Most of the other stories though are tainted by a heady whiff of déjà vu, such as ‘The Drifting’, in which an all-female community is disrupted by the arrival of a stranger, and no prizes for guessing what the tuberous growth between her legs is. ‘Satisfaction Guaranteed’ is an indifferent version of the hold horror staple about a man falling in love with a corpse, while the equally unremarkable ‘Thanatophile Seeks Similar’ has a sickly young woman beguiled by the romantic possibilities of a guy who lives in a graveyard.
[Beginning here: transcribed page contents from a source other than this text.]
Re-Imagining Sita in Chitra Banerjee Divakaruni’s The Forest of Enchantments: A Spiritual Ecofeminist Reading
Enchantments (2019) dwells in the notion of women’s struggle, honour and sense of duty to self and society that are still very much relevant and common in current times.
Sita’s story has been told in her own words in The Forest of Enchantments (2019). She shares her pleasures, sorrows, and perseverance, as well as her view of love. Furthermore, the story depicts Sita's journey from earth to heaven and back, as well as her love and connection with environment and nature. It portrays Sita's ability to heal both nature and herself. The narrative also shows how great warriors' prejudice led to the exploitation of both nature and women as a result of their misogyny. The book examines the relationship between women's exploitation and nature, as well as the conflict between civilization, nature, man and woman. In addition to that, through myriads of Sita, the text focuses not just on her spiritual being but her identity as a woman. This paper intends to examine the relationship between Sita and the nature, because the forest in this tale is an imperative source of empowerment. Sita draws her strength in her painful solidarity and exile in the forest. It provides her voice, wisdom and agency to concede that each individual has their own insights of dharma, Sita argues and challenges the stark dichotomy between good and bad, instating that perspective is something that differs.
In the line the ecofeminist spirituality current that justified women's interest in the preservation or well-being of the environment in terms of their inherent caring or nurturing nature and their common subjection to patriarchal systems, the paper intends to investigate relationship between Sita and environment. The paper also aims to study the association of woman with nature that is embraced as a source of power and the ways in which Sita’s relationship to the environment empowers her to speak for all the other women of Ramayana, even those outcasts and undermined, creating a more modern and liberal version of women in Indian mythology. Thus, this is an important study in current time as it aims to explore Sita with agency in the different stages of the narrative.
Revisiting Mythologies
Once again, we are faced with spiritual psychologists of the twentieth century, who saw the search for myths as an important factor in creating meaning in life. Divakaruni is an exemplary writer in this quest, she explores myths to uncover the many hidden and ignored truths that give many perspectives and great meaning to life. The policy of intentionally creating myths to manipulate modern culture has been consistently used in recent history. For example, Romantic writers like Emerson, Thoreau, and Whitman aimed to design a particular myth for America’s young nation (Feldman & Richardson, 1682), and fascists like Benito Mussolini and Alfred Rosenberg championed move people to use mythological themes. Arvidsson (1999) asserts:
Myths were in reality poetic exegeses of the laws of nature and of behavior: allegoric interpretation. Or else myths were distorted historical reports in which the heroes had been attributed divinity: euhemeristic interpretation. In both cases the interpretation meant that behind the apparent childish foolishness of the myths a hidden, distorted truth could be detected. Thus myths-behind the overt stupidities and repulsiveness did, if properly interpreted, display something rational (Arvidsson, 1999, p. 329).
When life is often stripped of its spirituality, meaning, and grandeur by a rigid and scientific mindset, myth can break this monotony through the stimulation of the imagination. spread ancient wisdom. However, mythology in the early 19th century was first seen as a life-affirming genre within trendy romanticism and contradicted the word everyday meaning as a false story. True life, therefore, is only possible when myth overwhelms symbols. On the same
In the ghost story ‘Rosemary for Remembrance’ a woman waits fifty-two years for the return of her lover who went off to war, while ‘The House of Lazarus’ presents a future in which dead relatives are stored in cryogenic tanks and can converse with their descendants, who have to pick up the bill.

Lovegrove’s voice is assured if unremarkable and, with a couple of exceptions, all of the stories in this collection are worth reading, but the pleasures arising out of the exercise are transient and derive from the undeniable satisfaction of seeing a story competently told rather than from any shock of the new.